■ ENTRIES PROVIDED

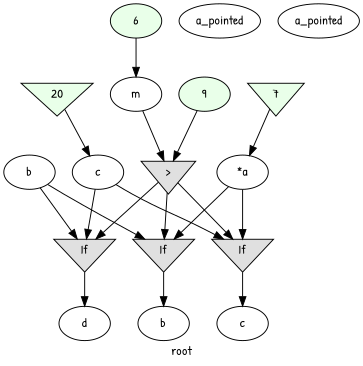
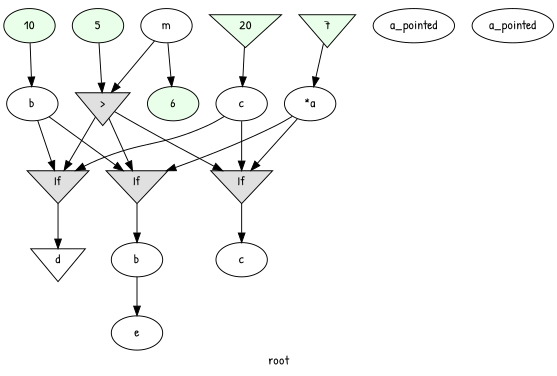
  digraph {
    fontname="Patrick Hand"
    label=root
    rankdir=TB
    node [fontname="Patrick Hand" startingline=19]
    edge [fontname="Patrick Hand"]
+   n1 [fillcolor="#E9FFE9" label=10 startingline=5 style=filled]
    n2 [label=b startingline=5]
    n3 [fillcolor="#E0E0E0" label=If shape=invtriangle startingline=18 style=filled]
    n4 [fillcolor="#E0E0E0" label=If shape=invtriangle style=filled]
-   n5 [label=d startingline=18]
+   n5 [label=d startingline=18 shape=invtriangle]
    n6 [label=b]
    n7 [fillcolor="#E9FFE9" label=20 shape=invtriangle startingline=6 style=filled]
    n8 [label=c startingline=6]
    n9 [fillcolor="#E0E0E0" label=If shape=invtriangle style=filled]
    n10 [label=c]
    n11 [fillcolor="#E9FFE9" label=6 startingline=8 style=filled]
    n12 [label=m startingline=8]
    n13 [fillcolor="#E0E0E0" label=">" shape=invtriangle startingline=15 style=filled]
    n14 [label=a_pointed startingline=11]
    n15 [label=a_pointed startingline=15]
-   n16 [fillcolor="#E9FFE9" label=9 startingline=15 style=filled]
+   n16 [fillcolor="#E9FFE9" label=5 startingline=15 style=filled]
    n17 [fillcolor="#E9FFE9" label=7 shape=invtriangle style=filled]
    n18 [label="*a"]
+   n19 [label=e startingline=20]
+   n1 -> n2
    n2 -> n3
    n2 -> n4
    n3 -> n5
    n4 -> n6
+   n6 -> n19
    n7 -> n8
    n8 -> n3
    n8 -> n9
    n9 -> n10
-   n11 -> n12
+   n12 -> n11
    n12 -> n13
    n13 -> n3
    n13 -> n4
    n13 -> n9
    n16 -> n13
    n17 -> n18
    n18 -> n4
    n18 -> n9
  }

--

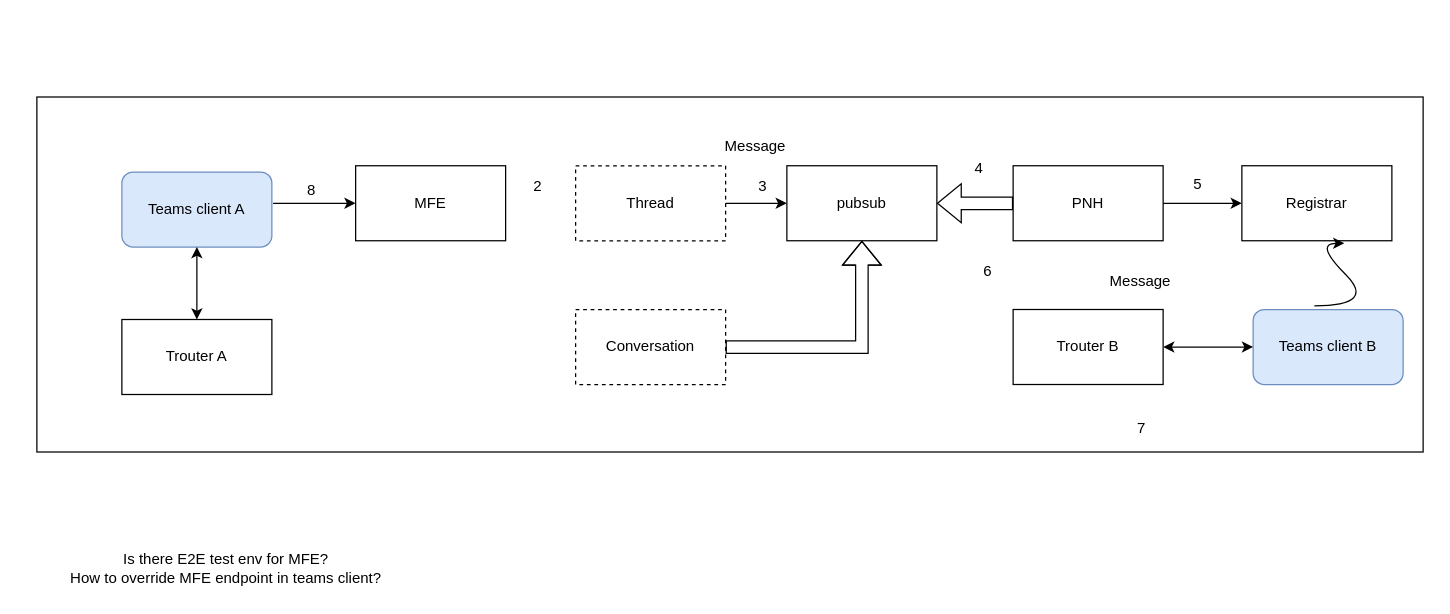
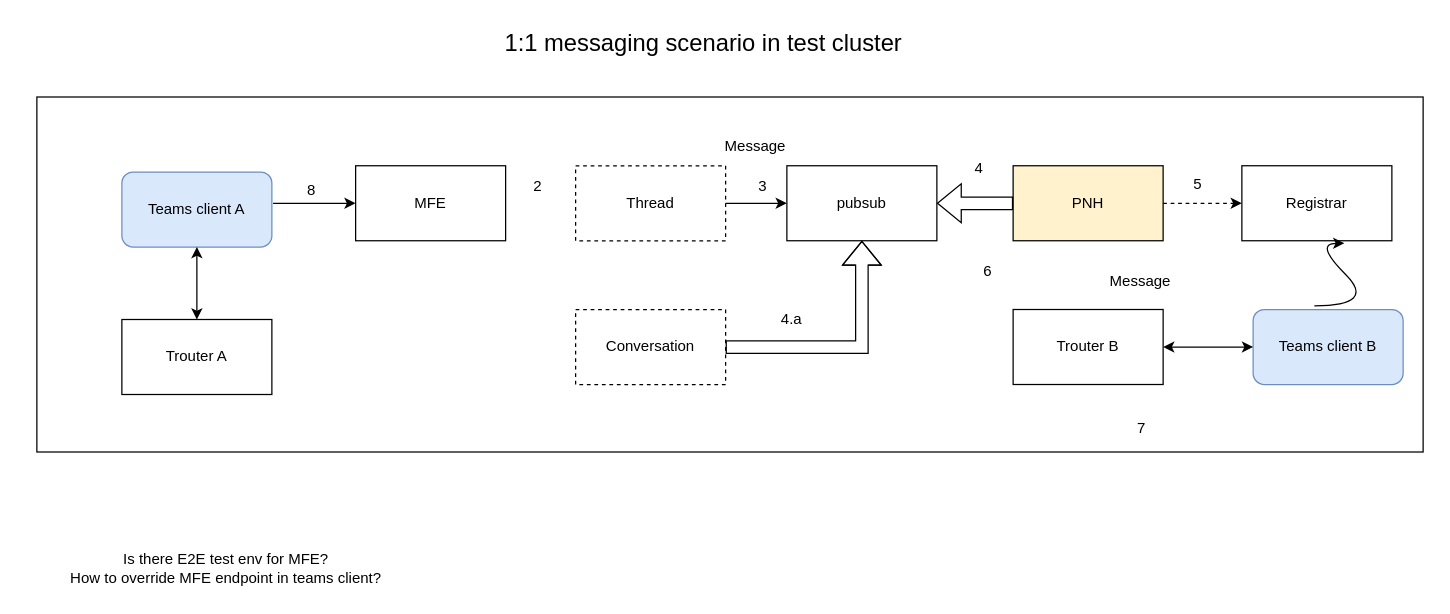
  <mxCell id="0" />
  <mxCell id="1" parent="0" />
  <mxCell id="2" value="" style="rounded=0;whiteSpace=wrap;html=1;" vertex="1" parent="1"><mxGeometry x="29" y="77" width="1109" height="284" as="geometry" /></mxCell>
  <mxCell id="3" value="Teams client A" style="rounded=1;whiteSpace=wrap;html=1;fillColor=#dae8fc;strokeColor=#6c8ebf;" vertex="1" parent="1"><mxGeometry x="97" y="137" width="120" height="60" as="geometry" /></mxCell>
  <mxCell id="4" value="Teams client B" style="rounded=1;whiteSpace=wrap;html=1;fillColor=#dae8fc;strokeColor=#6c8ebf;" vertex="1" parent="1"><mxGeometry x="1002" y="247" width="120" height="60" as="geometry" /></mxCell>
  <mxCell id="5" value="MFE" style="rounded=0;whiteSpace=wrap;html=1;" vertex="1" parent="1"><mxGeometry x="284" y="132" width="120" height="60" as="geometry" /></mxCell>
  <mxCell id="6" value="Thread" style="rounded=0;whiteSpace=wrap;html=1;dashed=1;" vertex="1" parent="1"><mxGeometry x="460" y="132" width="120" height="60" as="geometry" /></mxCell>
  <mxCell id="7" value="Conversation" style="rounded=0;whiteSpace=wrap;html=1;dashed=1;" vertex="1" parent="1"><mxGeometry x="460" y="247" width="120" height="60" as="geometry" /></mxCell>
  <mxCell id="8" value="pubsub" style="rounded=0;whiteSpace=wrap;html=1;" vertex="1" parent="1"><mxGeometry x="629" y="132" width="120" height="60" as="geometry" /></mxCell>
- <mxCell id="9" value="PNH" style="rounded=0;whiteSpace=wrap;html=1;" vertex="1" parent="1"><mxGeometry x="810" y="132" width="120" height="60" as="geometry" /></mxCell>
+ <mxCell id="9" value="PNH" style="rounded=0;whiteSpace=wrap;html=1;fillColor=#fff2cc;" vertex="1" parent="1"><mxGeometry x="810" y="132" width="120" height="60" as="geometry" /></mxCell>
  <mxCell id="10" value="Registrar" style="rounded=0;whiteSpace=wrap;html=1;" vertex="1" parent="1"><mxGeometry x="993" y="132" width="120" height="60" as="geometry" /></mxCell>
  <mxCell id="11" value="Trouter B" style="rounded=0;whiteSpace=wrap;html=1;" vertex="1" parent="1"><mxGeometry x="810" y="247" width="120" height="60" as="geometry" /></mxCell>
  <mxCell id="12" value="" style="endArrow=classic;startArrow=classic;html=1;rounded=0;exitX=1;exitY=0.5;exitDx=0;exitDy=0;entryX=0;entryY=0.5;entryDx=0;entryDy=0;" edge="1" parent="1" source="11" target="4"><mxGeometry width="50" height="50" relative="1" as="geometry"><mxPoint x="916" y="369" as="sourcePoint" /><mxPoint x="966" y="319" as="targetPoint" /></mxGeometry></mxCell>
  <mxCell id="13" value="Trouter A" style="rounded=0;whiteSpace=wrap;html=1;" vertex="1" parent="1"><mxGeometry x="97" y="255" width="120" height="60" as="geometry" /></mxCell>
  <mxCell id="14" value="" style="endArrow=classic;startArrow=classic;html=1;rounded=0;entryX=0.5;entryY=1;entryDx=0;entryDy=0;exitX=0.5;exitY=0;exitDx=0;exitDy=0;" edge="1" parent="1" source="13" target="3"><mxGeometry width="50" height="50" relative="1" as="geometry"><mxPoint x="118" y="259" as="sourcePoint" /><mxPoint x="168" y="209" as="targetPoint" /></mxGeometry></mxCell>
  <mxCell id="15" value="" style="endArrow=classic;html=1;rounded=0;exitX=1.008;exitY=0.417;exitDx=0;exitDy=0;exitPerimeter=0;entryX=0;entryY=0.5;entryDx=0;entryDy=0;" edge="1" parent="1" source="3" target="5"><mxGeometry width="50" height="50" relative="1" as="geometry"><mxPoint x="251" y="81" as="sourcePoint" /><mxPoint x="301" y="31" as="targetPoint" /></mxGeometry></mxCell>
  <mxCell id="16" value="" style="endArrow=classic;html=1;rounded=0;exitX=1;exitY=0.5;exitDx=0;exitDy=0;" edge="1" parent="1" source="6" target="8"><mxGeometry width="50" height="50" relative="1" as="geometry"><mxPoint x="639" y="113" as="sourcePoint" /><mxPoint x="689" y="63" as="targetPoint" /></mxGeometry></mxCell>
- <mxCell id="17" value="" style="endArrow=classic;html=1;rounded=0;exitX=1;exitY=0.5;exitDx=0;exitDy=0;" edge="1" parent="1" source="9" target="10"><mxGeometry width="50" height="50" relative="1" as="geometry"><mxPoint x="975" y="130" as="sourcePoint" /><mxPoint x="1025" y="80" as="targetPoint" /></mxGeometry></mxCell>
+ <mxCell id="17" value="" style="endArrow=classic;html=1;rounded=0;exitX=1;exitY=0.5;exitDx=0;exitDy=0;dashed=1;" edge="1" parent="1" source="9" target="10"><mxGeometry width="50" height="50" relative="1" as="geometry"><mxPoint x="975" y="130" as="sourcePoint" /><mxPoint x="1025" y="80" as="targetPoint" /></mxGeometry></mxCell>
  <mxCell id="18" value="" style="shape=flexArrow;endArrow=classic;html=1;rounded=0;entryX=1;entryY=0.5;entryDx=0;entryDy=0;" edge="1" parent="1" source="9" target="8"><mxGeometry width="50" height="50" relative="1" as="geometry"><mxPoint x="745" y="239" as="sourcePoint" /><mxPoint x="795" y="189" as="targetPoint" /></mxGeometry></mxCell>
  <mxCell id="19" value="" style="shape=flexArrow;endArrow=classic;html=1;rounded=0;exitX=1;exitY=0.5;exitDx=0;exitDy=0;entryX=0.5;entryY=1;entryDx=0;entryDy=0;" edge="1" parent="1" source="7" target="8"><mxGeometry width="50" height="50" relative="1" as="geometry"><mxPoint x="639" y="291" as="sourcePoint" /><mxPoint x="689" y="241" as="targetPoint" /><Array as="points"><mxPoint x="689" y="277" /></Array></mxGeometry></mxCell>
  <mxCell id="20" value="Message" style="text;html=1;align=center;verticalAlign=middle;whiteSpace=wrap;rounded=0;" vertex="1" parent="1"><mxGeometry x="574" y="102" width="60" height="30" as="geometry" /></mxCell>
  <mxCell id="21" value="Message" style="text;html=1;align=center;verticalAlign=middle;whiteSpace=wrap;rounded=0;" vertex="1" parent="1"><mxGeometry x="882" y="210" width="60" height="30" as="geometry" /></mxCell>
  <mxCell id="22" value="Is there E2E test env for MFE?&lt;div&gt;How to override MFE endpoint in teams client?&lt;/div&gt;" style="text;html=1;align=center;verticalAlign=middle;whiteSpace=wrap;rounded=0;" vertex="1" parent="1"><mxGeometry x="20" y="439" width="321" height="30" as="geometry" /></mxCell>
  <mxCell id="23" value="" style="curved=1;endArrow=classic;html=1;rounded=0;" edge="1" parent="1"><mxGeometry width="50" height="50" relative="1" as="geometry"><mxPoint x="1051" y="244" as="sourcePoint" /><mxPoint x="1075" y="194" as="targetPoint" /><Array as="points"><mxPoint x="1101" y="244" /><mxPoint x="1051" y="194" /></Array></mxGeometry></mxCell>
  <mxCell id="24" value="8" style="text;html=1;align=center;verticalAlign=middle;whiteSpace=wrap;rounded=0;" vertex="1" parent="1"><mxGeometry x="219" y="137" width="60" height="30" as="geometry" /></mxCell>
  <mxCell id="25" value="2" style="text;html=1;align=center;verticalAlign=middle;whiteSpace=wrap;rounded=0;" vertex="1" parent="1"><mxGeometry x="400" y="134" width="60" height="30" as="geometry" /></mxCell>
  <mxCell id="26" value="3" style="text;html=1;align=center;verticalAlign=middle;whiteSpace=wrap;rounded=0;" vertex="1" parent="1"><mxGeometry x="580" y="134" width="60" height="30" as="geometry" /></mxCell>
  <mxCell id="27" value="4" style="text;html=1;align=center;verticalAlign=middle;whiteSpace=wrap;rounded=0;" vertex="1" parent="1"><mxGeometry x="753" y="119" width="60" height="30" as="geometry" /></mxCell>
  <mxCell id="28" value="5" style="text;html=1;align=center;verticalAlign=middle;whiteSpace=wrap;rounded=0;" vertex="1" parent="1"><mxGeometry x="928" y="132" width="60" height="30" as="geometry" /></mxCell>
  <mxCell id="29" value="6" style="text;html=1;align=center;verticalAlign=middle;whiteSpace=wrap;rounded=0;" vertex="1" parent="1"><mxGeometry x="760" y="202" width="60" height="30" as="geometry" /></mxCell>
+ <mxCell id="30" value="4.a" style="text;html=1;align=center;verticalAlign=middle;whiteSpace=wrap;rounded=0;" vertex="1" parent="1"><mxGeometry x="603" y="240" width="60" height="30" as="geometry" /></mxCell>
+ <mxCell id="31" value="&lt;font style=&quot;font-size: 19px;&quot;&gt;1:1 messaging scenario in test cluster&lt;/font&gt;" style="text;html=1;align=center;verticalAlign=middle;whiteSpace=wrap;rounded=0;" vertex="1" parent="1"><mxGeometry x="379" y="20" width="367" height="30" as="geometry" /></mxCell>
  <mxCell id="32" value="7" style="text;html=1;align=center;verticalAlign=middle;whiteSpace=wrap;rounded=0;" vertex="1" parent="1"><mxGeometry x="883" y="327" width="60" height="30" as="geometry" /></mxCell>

■ THE TASK
Find every line in the records that contains the string "Patrick", treating uppercase and lowercase as different, and copy each of those lines.

■ ANSWER TO THIS TASK
    fontname="Patrick Hand"
    node [fontname="Patrick Hand" startingline=19]
    edge [fontname="Patrick Hand"]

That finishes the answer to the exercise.